**EXERCISE**
If a line of the listing contains the string "wall", return that line.

**GIVEN INFORMATION**
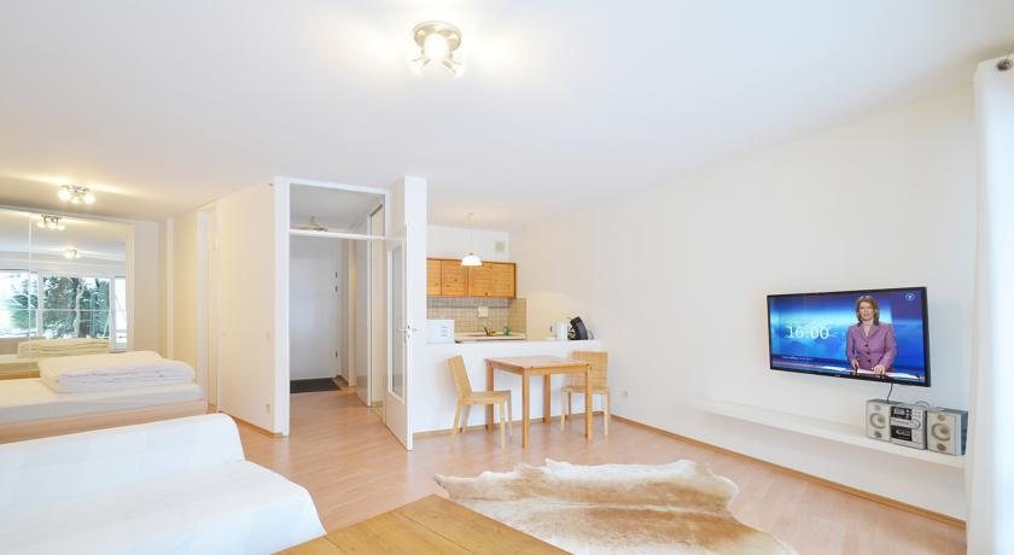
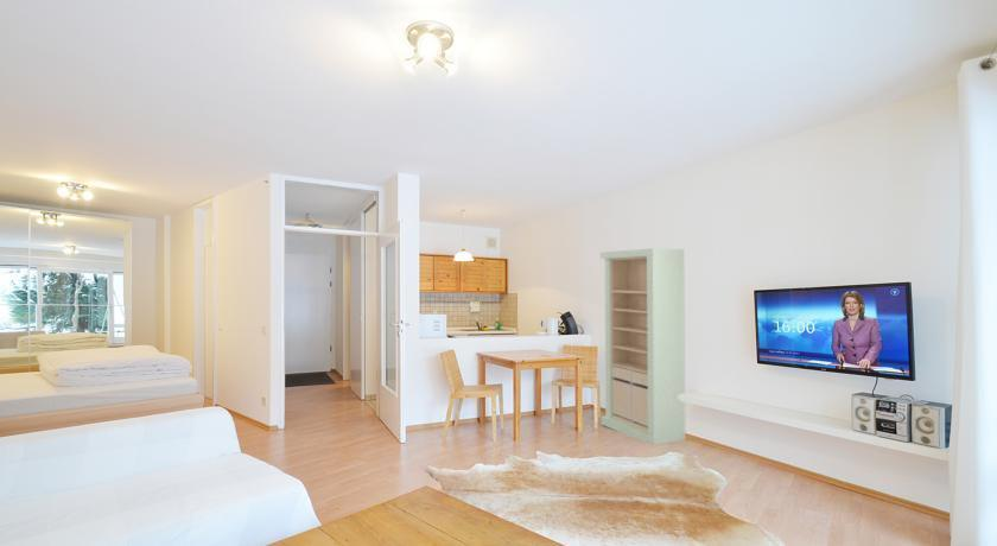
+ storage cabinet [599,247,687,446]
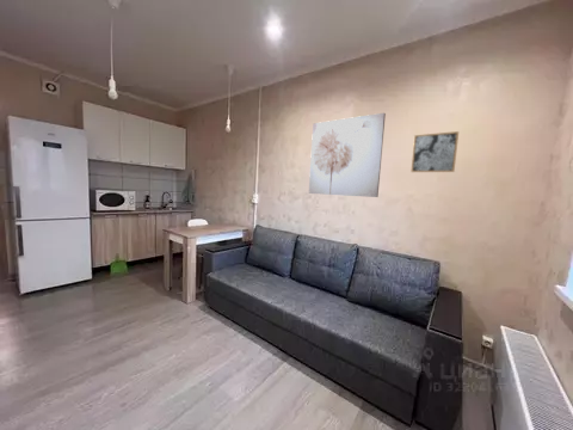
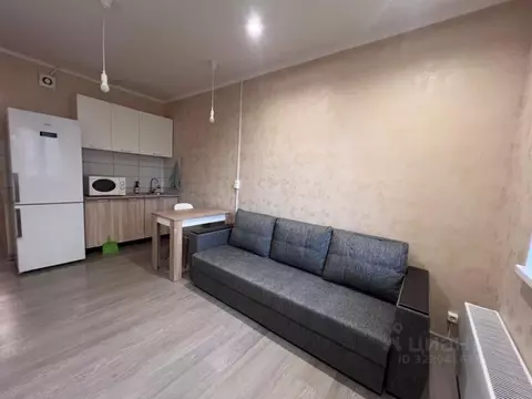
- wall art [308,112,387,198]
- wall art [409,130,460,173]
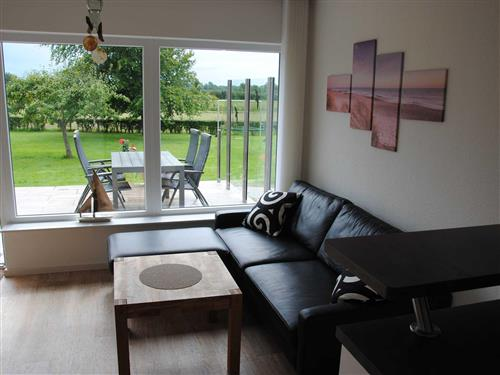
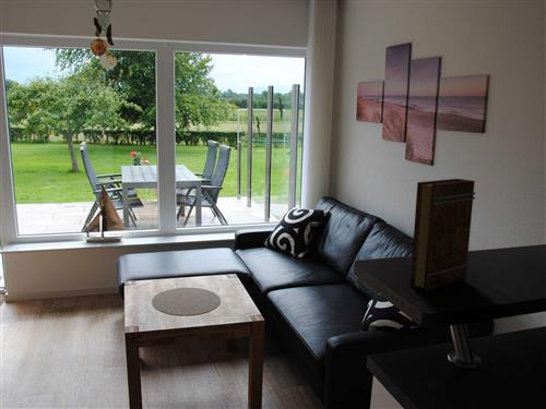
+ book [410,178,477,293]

**SOLUTION TO THIS PROBLEM**
- wall art [308,112,387,198]
- wall art [409,130,460,173]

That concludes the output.